Tweaking the environment entails making good behaviors easier and bad behaviors harder. Dr. Kurt Lewin is considered one of the pioneers of American social psychology. He once stated that the secret for behavioral success was to make the actions that you want to encourage easier and to make the actions that you want to deter more difficult. There are countless methods by which you can manipulate your surroundings to help with healthy living. You can encourage morning exercise by laying out your workout clothes the night before. If you exercise at home, you can make sure the equipment is in a highly visible location. In addition, there are many tricks that can drastically alter your food consumption. Dr. Brian Wansink describes many methods to make more mindful food choices in his book Mindless Eating: Why We Eat More Than We Think. I will reexamine his book in a later post, but effortless ways he describes to alter your food intake include using smaller plates or bowls and eating with smaller utensils or chopsticks. He also recommends placing healthy foods, like fresh fruit, in more conspicuous places as well as hiding (or eliminating) more tempting foods.
Another recommended approach to shape the path is to build habits. When a behavior becomes habitual, it no longer burdens the rider.

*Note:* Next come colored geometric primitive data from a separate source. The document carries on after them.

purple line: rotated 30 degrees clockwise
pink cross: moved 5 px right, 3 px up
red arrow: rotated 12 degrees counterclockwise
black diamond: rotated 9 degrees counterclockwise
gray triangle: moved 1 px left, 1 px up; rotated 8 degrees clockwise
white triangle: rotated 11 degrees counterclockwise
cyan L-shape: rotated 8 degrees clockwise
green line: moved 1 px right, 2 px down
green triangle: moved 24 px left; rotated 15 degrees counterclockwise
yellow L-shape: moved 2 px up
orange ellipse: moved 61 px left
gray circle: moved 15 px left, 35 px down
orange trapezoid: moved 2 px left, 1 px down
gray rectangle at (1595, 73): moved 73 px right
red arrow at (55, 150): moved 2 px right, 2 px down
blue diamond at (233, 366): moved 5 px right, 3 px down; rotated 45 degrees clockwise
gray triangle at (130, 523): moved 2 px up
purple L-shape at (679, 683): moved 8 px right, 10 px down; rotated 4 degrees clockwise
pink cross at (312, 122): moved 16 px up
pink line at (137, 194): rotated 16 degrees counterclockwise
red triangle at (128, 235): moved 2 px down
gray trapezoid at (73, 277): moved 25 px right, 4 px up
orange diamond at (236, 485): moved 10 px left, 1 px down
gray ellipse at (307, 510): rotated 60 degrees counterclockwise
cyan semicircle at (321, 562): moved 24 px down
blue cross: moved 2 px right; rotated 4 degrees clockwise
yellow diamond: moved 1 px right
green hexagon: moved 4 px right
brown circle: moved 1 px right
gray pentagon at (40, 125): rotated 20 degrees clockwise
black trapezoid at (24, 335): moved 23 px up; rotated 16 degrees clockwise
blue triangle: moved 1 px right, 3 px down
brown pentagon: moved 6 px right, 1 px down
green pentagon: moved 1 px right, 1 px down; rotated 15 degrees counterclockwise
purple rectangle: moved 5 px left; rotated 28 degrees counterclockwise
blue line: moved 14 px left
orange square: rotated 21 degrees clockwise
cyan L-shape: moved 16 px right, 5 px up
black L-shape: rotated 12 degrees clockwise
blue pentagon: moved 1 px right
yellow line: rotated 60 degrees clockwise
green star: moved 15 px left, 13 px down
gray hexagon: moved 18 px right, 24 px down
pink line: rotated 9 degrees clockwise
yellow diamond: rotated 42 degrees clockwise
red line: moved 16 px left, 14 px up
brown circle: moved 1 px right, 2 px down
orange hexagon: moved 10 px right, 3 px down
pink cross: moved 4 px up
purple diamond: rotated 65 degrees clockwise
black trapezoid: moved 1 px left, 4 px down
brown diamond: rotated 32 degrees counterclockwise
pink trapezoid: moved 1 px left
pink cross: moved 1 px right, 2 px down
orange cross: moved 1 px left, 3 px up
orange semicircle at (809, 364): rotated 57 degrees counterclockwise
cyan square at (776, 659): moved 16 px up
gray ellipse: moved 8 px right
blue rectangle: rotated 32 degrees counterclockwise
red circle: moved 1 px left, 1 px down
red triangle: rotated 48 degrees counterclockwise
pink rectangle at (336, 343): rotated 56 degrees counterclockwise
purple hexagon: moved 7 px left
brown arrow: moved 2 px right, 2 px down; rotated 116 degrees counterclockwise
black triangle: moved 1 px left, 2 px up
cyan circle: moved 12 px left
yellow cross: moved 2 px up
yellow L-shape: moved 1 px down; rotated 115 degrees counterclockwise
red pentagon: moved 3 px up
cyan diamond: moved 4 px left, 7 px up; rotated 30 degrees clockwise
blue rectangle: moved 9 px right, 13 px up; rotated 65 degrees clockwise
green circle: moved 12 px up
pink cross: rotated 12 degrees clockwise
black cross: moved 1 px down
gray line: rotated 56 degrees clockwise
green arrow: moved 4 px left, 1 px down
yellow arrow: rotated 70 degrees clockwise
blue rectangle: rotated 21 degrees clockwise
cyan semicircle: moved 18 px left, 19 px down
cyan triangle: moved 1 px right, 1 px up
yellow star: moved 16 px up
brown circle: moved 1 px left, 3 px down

Behavior gurus advocate building mental plans called “action triggers.” Action triggers entail imagining both a time and a place to do a specified activity. Evidence shows that action triggers protect goals from distractions and inspire people to “do the things they know they need to do.” In the aforementioned The Art of Thinking Clearly, Rolf Dobelli elaborates on the concept of the Zeigarnik Effect, which is the notion that uncompleted tasks persist in the conscious mind. Uncompleted tasks are difficult to forget and can be somewhat taxing to the rider. Fortunately, completion of a task is not absolutely required to remove it from memory. All that is needed for the mind to move forward is an action trigger. I found action triggers especially useful in creating consistent exercise habits. For example, I walk every Monday and Wednesday afternoon when I arrive home from work. I also exercise every Saturday morning. Exercising on a consistent schedule creates an instant habit or the equivalent of “behavioral autopilot.”
Another constructive method to build habits is to use a checklist. Checklists are black-and-white instructions. They work because they make good behavior more consistent and bad slip-ups less likely. One thing that should be on every person’s healthy lifestyle checklist is “no fried foods.” This doesn’t exclude any specific food, only how it is prepared. Other useful checklist entries include “no sugary sodas” or “no white bread.” Utilizing a checklist serves both as a reminder of the dietary rules you are following as well as a positive reinforcement when you can check off those items for the day, either literally or figuratively.
The last recommended action to shape the path is to rally the herd. If the elephant is heading down an unfamiliar path, it is very likely to follow the herd. Likewise, we humans are innately biased toward wanting to be part of a group or social structure. We often look to others for cues with behavior and we all do things because we see others do them too. Behavior is contagious. Unfortunately for some of us, obesity may also be contagious! Social network data from the renowned Framingham Heart Study reveals that obesity may “spread” through social connections. If someone became obese on the study, that person’s close friends were almost twice as likely to become obese. For married couples, if one spouse became obese, the other spouse was 37% more likely to become obese. Dr. Nicholas Christakis from Harvard proposed that “you change your idea of what is an acceptable body type by looking at the people around you.”
Do not infer that you should abandon your overweight friends, or that they should leave you. Conversely, you should use this information about social networks to help encourage positive health behaviors. Notify everyone in your life about your desire to lose weight. Encourage your spouse to eat healthier foods with you. Ask your friends that exercise regularly to intermittently inquire about your workouts. Give your co-workers permission to caution you if you try to eat an unhealthy snack. Use peer pressure to your advantage! Positive reinforcement from those around you will help tremendously during the first few steps of your journey.
Remember, change is a process and not an event! When change occurs, it typically follows a pattern. People who effectively change have crystal clear direction, plentiful motivation and an encouraging environment. To return to the previous metaphor, change works when the rider, the elephant and the path “are all aligned in support of the switch.”